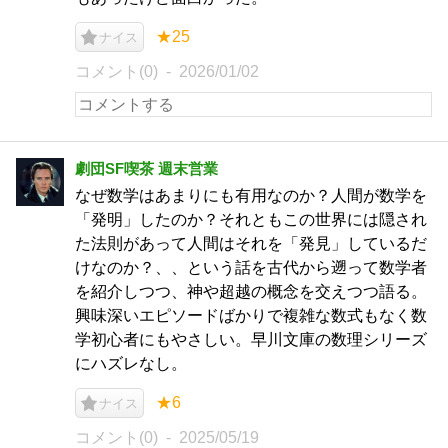
★25
ナイス
コメント(0)
2026/01/02
劇団SF喫茶 週末営業
なぜ数学はあまりにも有用なのか？人間が数学を
「発明」したのか？それともこの世界には隠され
た法則があって人間はそれを「発見」しているだ
けなのか？、、という話を古代から遡って数学者
を紹介しつつ、神や超越の概念を交えつつ語る。
興味深いエピソードばかりで複雑な数式もなく数
学初心者にもやさしい。早川文庫の数理シリーズ
にハズレなし。
★6
ナイス
コメント(0)
2025/05/19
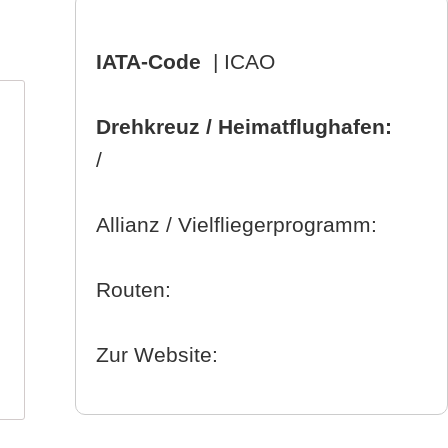
IATA-Code
| ICAO
Drehkreuz / Heimatflughafen:
/
Allianz / Vielfliegerprogramm:
Routen:
Zur Website:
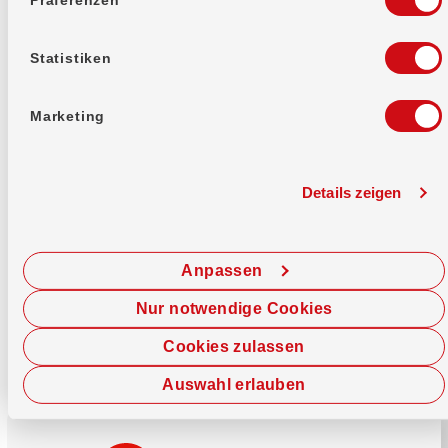
Mehr erfahren
Statistiken
Marketing
Details zeigen
Sofort chatten
Starte hier deine Chat-Sitzung.
Anpassen
Jetzt chatten
Nur notwendige Cookies
Cookies zulassen
Auswahl erlauben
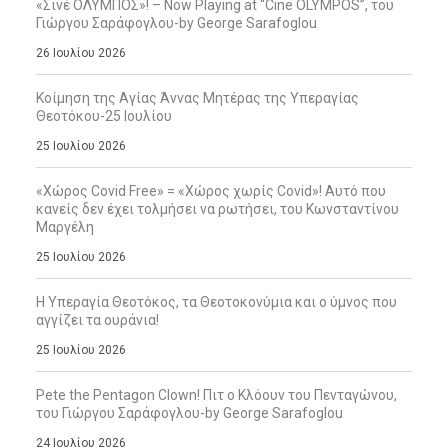
«Σινέ ΟΛΥΜΠΟΣ»! – Now Playing at “Cine OLYMPOS”, του
Γιώργου Σαράφογλου-by George Sarafoglou
26 Ιουλίου 2026
Κοίμηση της Αγίας Άννας Μητέρας της Υπεραγίας
Θεοτόκου-25 Ιουλίου
25 Ιουλίου 2026
«Χώρος Covid Free» = «Χώρος χωρίς Covid»! Αυτό που
κανείς δεν έχει τολμήσει να ρωτήσει, του Κωνσταντίνου
Μαργέλη
25 Ιουλίου 2026
Η Υπεραγία Θεοτόκος, τα Θεοτοκονύμια και ο ύμνος που
αγγίζει τα ουράνια!
25 Ιουλίου 2026
Pete the Pentagon Clown! Πιτ ο Κλόουν του Πενταγώνου,
του Γιώργου Σαράφογλου-by George Sarafoglou
24 Ιουλίου 2026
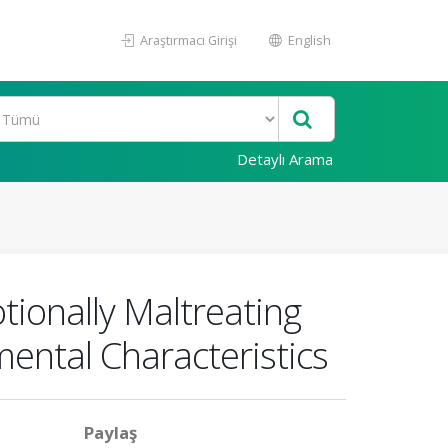
Araştırmacı Girişi
English
Detaylı Arama
tionally Maltreating
ental Characteristics
Paylaş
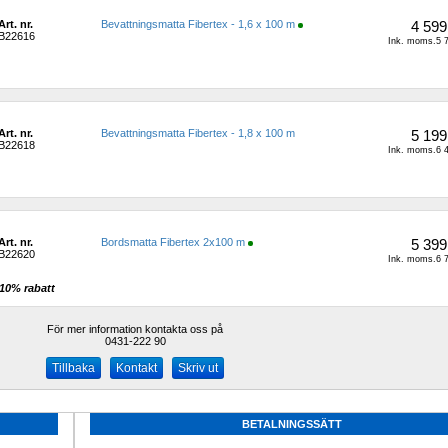
Art. nr.
Bevattningsmatta Fibertex - 1,6 x 100 m
4 599
B22616
Ink. moms.5 7
Art. nr.
Bevattningsmatta Fibertex - 1,8 x 100 m
5 199
B22618
Ink. moms.6 4
Art. nr.
Bordsmatta Fibertex 2x100 m
5 399
B22620
Ink. moms.6 7
10% rabatt 
För mer information kontakta oss på
0431-222 90 
Kontakt
Skriv ut
BETALNINGSSÄTT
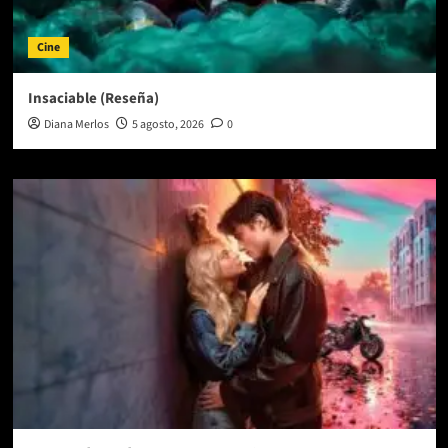
Cine
Insaciable (Reseña)
Diana Merlos
5 agosto, 2026
0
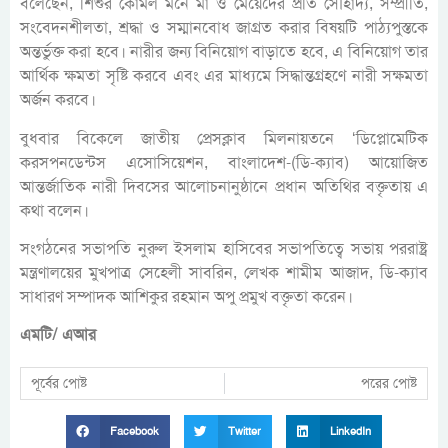
বলেছেন, শিশুর কোমল মনে মা ও মেয়েদের প্রতি সৌহার্দ্য, সম্প্রীতি,
সংবেদনশীলতা, শ্রদ্ধা ও সম্মানবোধ জাগ্রত করার বিষয়টি পাঠ্যপুস্তকে
অন্তর্ভুক্ত করা হবে। নারীর জন্য বিনিয়োগ বাড়াতে হবে, এ বিনিয়োগ তার
আর্থিক ক্ষমতা সৃষ্টি করবে এবং এর মাধ্যমে সিদ্ধান্তগ্রহণে নারী সক্ষমতা
অর্জন করবে।
বুধবার বিকেলে জাতীয় প্রেসক্লাব মিলনায়তনে ‘ডিপ্লোমেটিক
করসপনডেন্টস এসোসিয়েশন, বাংলাদেশ-(ডি-ক্যাব) আয়োজিত
আন্তর্জাতিক নারী দিবসের আলোচনানুষ্ঠানে প্রধান অতিথির বক্তৃতায় এ
কথা বলেন।
সংগঠনের সভাপতি নুরুল ইসলাম হাসিবের সভাপতিত্বে সভায় পররাষ্ট্র
মন্ত্রণালয়ের মুখপাত্র সেহেলী সাবরিন, লেখক শামীম আজাদ, ডি-ক্যাব
সাধারণ সম্পাদক আশিকুর রহমান অপু প্রমুখ বক্তৃতা করেন।
এমটি/ এআর
পূর্বের পোষ্ট
পরের পোষ্ট
Facebook
Twitter
LinkedIn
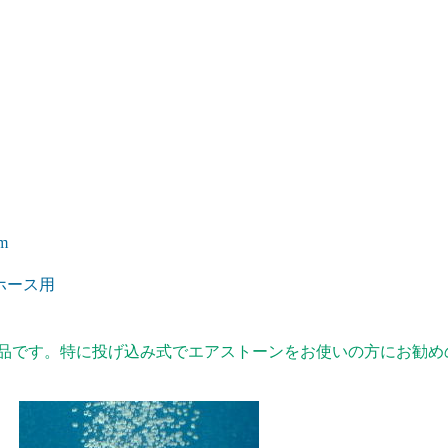
m
ホース用
商品です。特に投げ込み式でエアストーンをお使いの方にお勧め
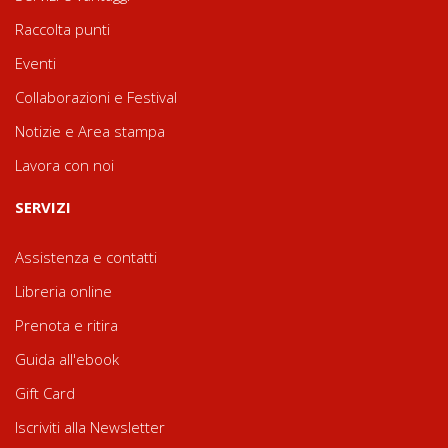
Raccolta punti
Eventi
Collaborazioni e Festival
Notizie e Area stampa
Lavora con noi
SERVIZI
Assistenza e contatti
Libreria online
Prenota e ritira
Guida all'ebook
Gift Card
Iscriviti alla Newsletter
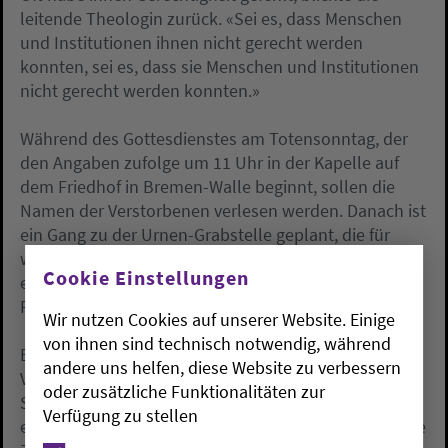
leitende Theologin zurück. «Sei es, dass Menschen
und Institutionen ihnen nicht gerecht werden
konnten, sei es, dass sie Menschen und Institutionen
nicht gerecht werden konnten.»
Während des Gottesdienstes am Totensonntag, der
den Angaben zufolge um 11 Uhr in der Kapelle auf
dem Friedhof in Bremen-Walle beginnt, sollen die
Namen der Verstorbenen verlesen werden. Danach ist
ein Gang zu der Urnen-Grabstelle geplant, die für
wohnungslose Menschen auf dem Waller Friedhof
Cookie Einstellungen
eingerichtet wurde. Mittlerweile gibt es auf dem
Friedhof zwei Grabstellen dieser Art.
Wir nutzen Cookies auf unserer Website. Einige
von ihnen sind technisch notwendig, während
Bevor es die Grabstellen gab, wurden die
andere uns helfen, diese Website zu verbessern
Verstorbenen in der Regel anonym über ein
oder zusätzliche Funktionalitäten zur
Sozialbegräbnis beerdigt. Schätzungen zufolge gibt
Verfügung zu stellen
es in Bremen mehr als 600 obdachlose Menschen. Die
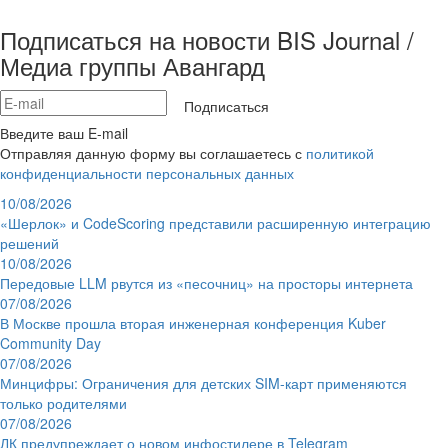
Подписаться на новости BIS Journal /
Медиа группы Авангард
Подписаться
Введите ваш E-mail
Отправляя данную форму вы соглашаетесь с
политикой
конфиденциальности персональных данных
10/08/2026
«Шерлок» и CodeScoring представили расширенную интеграцию
решений
10/08/2026
Передовые LLM рвутся из «песочниц» на просторы интернета
07/08/2026
В Москве прошла вторая инженерная конференция Kuber
Community Day
07/08/2026
Минцифры: Ограничения для детских SIM-карт применяются
только родителями
07/08/2026
ЛК предупреждает о новом инфостилере в Telegram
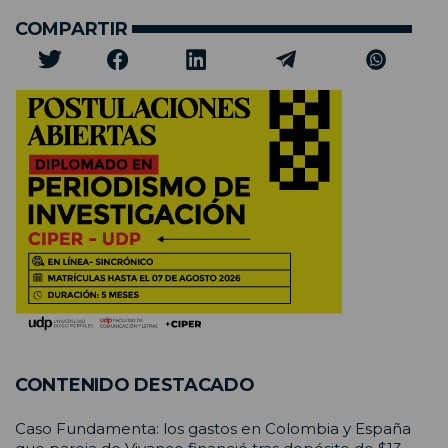
COMPARTIR
CONTENIDO DESTACADO
Caso Fundamenta: los gastos en Colombia y España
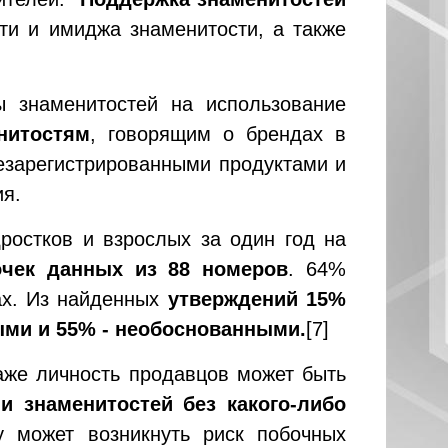
ти и имиджа знаменитости, а также
 знаменитостей на использование
нитостям
, говорящим о брендах в
езарегистрированными продуктами и
ия.
ростков и взрослых за один год на
очек данных из 88 номеров
. 64%
ах. Из найденных
утверждений 15%
ыми и 55% - необоснованными.
[7]
аже личность продавцов может быть
и знаменитостей без какого-либо
у может возникнуть риск побочных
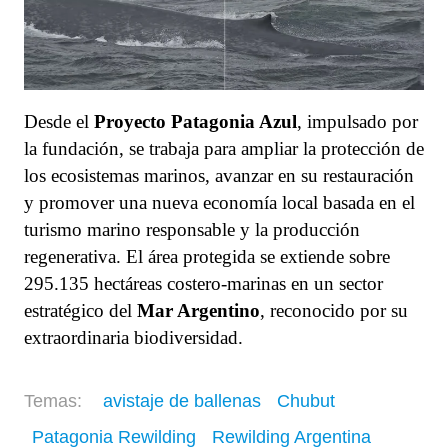
Desde el
Proyecto Patagonia Azul
, impulsado por
la fundación, se trabaja para ampliar la protección de
los ecosistemas marinos, avanzar en su restauración
y promover una nueva economía local basada en el
turismo marino responsable y la producción
regenerativa. El área protegida se extiende sobre
295.135 hectáreas costero-marinas en un sector
estratégico del
Mar Argentino
, reconocido por su
extraordinaria biodiversidad.
avistaje de ballenas
Chubut
Patagonia Rewilding
Rewilding Argentina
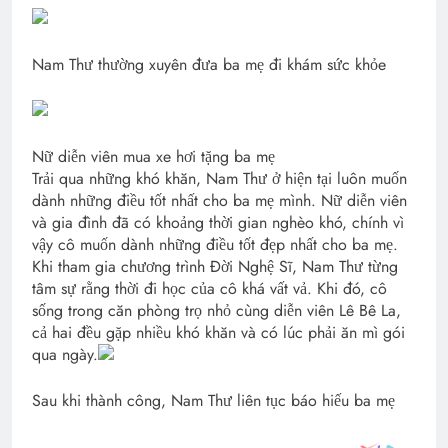
Nam Thư thường xuyên đưa ba mẹ đi khám sức khỏe
Nữ diễn viên mua xe hơi tặng ba mẹ
Trải qua những khó khăn, Nam Thư ở hiện tại luôn muốn
dành những điều tốt nhất cho ba mẹ mình. Nữ diễn viên
và gia đình đã có khoảng thời gian nghèo khó, chính vì
vậy cô muốn dành những điều tốt đẹp nhất cho ba mẹ.
Khi tham gia chương trình Đời Nghệ Sĩ, Nam Thư từng
tâm sự rằng thời đi học của cô khá vất vả. Khi đó, cô
sống trong căn phòng trọ nhỏ cùng diễn viên Lê Bê La,
cả hai đều gặp nhiều khó khăn và có lúc phải ăn mì gói
qua ngày.
Sau khi thành công, Nam Thư liên tục báo hiếu ba mẹ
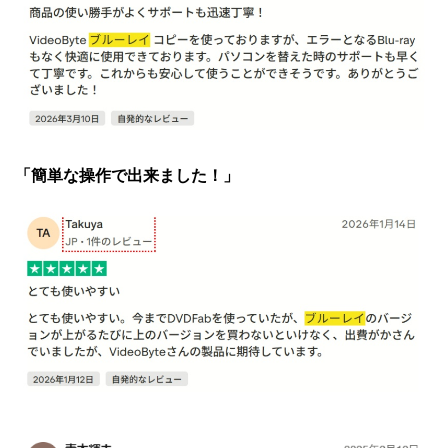
「簡単な操作で出来ました！」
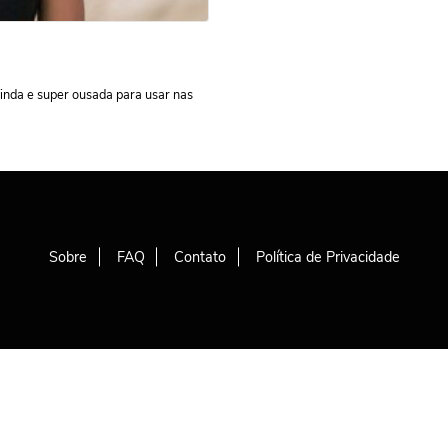
linda e super ousada para usar nas
Sobre
FAQ
Contato
Política de Privacidade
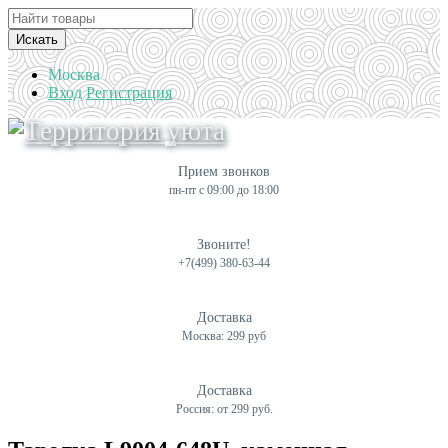
Искать
Москва
Вход
Регистрация
Прием звонков
пн-пт с 09:00 до 18:00
Звоните!
+7(499) 380-63-44
Доставка
Москва: 299 руб
Доставка
Россия: от 299 руб.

### AIM OF THE TASK
Give the number of lines in the listing that include the word "diễn", without any added words.

### TASK RESPONSE
3